Griechen haben Angst um ihr Land
Die in Ratingen lebenden Griechen beschreiben die Situation als Nervenkrieg und Ausnahmezustand.
Die Stimmung ist gedrückt, die Lage sehr ernst. Es wird heftigst diskutiert am griechischen Zentrum in Ratingen. „Was für ein Happy End könnte es geben?“, fragt Georgios Melikidis. Referendum hin oder her: Auch wenn das Land Mitglied in der Währungsunion bleiben sollte, die Zukunft sieht insgesamt alles andere als rosig aus. Eine mögliche Rückkehr zur Drachme würde den Austritt bedeuten — „und großes Chaos. Keiner weiß, was dann passiert“. So wie er sind viele Landsleute mit „gemischten Gefühlen“ unterwegs. Sie sprechen von der chaotischen Situation, dem Vakuum in Sachen Tourismus, der gefühlt ewig andauernden Hängepartie.
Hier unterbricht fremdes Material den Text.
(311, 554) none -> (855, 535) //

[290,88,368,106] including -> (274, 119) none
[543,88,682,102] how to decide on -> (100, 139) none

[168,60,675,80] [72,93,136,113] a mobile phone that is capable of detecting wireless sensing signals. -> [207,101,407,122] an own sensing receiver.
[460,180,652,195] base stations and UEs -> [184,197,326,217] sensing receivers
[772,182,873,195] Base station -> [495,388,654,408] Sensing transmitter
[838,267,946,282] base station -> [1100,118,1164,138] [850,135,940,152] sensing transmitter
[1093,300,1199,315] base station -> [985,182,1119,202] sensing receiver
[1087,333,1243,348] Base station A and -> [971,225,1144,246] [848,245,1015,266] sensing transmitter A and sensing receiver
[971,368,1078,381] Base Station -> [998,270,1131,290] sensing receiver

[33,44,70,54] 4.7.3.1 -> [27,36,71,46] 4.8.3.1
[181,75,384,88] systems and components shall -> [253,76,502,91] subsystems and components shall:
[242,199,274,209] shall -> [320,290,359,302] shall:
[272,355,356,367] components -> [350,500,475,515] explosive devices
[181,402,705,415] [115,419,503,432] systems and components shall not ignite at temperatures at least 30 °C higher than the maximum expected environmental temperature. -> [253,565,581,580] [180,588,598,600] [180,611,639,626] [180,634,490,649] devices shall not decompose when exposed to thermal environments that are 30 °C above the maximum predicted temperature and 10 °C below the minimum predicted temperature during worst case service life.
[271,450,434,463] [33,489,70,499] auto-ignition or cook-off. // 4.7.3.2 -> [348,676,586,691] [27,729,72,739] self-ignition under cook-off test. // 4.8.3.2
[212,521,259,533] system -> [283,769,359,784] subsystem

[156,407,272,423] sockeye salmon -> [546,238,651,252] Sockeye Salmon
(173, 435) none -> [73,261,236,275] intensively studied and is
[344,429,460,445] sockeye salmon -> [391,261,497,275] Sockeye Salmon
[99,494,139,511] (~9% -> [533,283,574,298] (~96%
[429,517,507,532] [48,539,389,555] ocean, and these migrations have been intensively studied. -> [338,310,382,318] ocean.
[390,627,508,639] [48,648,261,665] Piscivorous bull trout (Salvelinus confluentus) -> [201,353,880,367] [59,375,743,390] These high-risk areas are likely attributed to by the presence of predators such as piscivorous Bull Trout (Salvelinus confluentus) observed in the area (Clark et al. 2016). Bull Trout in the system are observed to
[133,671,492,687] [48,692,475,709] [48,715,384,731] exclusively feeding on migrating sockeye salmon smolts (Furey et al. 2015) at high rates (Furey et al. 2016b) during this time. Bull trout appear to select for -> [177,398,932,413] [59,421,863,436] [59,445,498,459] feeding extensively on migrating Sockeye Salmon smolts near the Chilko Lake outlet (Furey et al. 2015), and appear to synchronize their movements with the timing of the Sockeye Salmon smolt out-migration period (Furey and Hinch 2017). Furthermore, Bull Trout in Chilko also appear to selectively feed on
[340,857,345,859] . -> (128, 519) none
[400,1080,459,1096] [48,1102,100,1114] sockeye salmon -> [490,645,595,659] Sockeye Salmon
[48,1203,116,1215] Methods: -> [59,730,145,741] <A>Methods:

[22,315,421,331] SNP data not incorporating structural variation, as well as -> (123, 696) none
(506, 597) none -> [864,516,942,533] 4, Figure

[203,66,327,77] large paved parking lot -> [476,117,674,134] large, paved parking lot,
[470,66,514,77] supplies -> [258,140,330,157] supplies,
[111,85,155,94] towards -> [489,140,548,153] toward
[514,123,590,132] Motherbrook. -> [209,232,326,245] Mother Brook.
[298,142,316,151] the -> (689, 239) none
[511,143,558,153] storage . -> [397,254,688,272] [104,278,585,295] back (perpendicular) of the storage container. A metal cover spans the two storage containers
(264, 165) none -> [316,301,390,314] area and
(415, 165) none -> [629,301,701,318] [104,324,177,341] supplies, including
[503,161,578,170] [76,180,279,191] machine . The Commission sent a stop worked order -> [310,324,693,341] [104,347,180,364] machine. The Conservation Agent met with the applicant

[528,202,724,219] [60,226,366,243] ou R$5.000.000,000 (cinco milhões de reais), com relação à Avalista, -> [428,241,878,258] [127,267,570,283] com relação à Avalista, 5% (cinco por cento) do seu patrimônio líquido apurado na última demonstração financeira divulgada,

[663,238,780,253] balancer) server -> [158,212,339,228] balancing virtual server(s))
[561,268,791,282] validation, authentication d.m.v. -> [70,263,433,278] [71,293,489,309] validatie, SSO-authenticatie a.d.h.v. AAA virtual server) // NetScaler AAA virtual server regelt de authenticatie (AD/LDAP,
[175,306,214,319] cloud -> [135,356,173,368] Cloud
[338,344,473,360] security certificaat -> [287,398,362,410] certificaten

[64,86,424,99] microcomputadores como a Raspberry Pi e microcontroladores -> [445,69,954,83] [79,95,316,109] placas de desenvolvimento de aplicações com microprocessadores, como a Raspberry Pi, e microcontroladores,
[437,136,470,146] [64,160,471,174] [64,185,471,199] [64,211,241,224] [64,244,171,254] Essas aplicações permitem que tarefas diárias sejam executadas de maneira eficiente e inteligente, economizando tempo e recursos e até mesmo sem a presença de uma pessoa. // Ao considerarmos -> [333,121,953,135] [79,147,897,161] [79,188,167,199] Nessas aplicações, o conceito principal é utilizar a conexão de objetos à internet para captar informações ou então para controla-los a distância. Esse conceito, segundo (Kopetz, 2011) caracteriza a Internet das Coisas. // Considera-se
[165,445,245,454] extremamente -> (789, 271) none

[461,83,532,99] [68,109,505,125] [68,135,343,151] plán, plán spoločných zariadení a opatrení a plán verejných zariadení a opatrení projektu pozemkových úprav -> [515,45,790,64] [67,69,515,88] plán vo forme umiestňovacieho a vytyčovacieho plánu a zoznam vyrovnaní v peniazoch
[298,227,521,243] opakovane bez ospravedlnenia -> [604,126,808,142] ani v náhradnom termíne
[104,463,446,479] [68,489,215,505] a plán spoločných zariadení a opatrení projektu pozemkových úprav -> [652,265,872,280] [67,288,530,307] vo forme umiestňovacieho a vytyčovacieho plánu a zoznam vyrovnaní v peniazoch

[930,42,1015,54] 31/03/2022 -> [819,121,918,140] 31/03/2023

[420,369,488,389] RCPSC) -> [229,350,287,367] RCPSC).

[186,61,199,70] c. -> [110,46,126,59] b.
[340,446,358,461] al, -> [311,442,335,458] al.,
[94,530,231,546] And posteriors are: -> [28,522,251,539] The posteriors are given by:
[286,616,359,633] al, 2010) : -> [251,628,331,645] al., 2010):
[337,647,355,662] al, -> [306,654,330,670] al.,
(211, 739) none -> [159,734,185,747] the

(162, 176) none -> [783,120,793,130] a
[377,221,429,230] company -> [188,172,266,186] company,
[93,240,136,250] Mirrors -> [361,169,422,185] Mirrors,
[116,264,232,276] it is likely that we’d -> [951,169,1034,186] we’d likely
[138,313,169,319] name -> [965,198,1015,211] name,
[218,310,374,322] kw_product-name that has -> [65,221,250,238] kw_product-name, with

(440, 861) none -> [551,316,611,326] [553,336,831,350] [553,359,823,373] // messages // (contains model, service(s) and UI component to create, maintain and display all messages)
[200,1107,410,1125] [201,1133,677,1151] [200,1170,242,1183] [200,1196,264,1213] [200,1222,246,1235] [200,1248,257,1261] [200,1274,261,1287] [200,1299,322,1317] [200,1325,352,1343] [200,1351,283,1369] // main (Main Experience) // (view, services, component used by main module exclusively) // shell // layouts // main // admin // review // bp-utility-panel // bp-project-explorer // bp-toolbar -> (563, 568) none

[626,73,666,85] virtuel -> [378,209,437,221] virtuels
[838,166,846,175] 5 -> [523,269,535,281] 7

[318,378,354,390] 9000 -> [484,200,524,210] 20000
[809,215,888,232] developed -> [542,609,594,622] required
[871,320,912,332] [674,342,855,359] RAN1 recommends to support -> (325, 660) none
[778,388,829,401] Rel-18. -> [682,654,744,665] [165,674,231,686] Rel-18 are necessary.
Viele wissen von Verwandten und deren Qual. Dass aus Bankautomaten plötzlich kein Geld mehr kommt, hätte trotz der Ankündigungen niemand ernst genommen. „Und dann mussten die Rentner Schlange vor Banken stehen, die nur ihretwegen aufgemacht hatten.“ Jetzt würde Bargeld so gut es geht gehortet und in die Supermärkte gesprintet, um Vorräte anzulegen.
Und selbst, „wenn Geld vom Himmel fallen würde, wären die Probleme doch nicht gelöst“, sagt einer. Eine „generelle Neustruktur muss her“, sagt Dimitrios Vouros. „Denn Griechenland ist pleite.“ Dass man im Land „lange über die eigenen Verhältnisse gelebt hat, stimmt“, keiner bestreitet das.
Georgios Melikidis, lebt mit seiner Frau in Ratingen
Beamte hätten zum Beispiel maßlos viel verdient, aber dass dann plötzlich Gehälter um 50 Prozent reduziert wurden, wie Panagiota Balagka von befreundeten Lehrern weiß, hatte ebenso fatale Folgen. Denn auf Basis ihrer gut dotierten Verträge haben sie Kredite aufgenommen, die sie nach der 50-Prozent-Reduzierung nun nicht mehr bedienen können. „Über Jahre hat die Politik versagt“, fasst Panagiota Balagka zusammen. Würden jetzt aber Alexis Tsipras und Gianis Varoufakis zurücktreten, fragt er, „was käme dann?“
„Es ist herrscht doch schon Ausnahmezustand. Hoffentlich wird es nicht noch schlimmer“, sagt Georgios Melikidis. Der Mann ist studierter Psychologe, seine Frau lernte er an der Uni Münster kennen. Zusammen gingen sie zurück nach Griechenland. Die endgültige Entscheidung, zurück nach Deutschland zu gehen, traf er vor drei Jahren. „Wir sind weggezogen, weil ich mich gefragt habe, was für eine Zukunft wir in Griechenland haben.“
Vor allem packten sie die Koffer, weil sie für ihre inzwischen neunjährige Tochter „keine Perspektive“ sahen. Wie so viele andere ihres Alters würde sie in Griechenland zur „verlorenen Generation“ zählen. Also zogen sie zurück nach Ratingen. Wie ihre griechischen Landsleute werden sie die weiteren Geschehnisse genau verfolgen. Tun können sie allerdings nichts. Eine ernüchternde Situation für die griechischen Bürger in Ratingen.